Oui et non pour les joueurs. Non, parce que plus de jeux signifie bien sûr plus de choix pour les joueurs, et que les seuls vraiment embêtés sont les collectionneurs, dont je n’ai jamais compris la démarche. Oui, parce qu’il devient difficile de jouer beaucoup à un jeu, avec des joueurs différents, de l’approfondir, d’y revenir. Un jeu sort, on l’achète, on y joue quelque temps et on l’oublie. C’est un peu la même chose pour les romans – il y en a tant qu’on ne relit plus rien, alors qu’il y a un plaisir particulier à relire.
– Que pensez-vous du paysage web ludique ?

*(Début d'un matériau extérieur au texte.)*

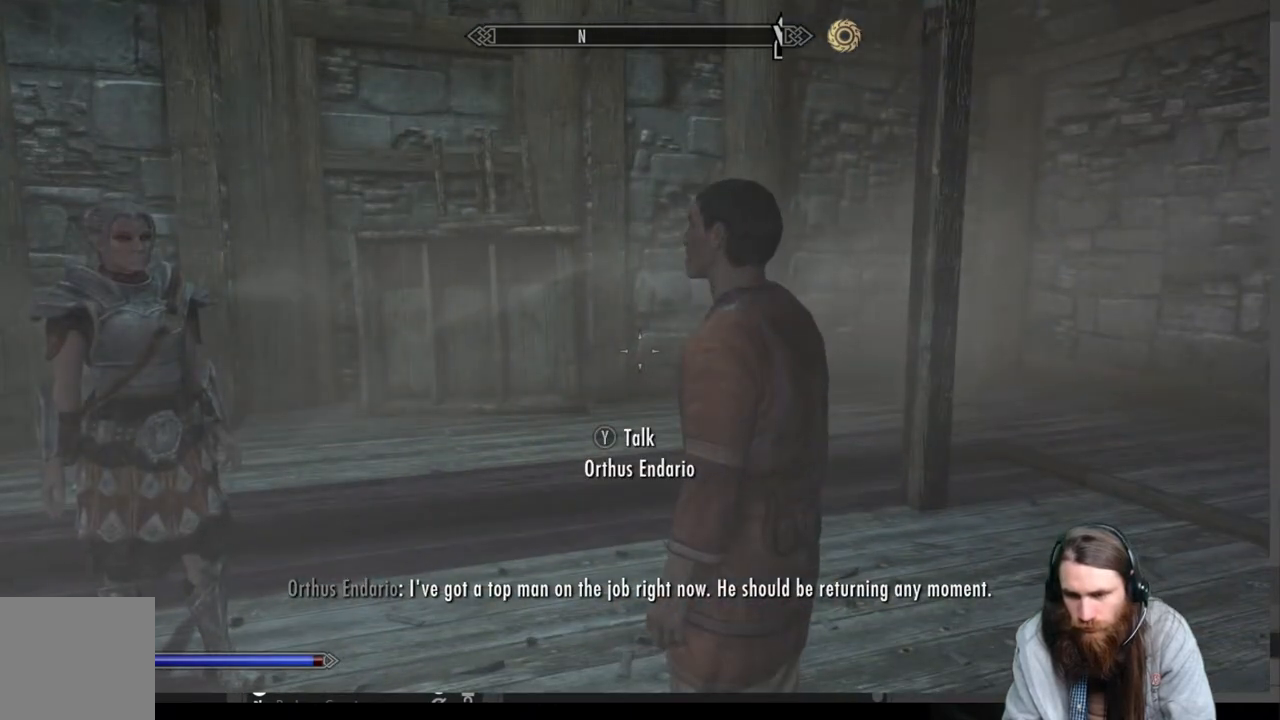
{"buttons": [], "left_stick": "left", "right_stick": "right", "events": [[17, "left_stick", "up-left"], [250, "left_stick", "center"], [350, "left_stick", "left"], [350, "right_stick", "right"]]}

Pas grand chose, car j’ai renoncé à m’y intéresser et ne suis plus trop ce qu’il s’y passe. J’ai du mal à me faire au nouveau Tric Trac, et je crois ne pas être le seul, ce qui aidera peut-être d’autres sites à percer ou à survivre, mais je me demande parfois dans quel but. Comme, je crois, de plus en plus de joueurs français, le seul site ludique que je fréquente régulièrement est le Boardgamegeek, en anglais donc, et je me demande si des sites en français sur un domaine aussi spécialisé ont encore beaucoup de sens.
– Un dernier mot à ajouter avant de se quitter ?
– Je n’ai presque pas parlé de Mascarade… Jouez à Mascarade, c’est bien. Et Speed Dating aussi.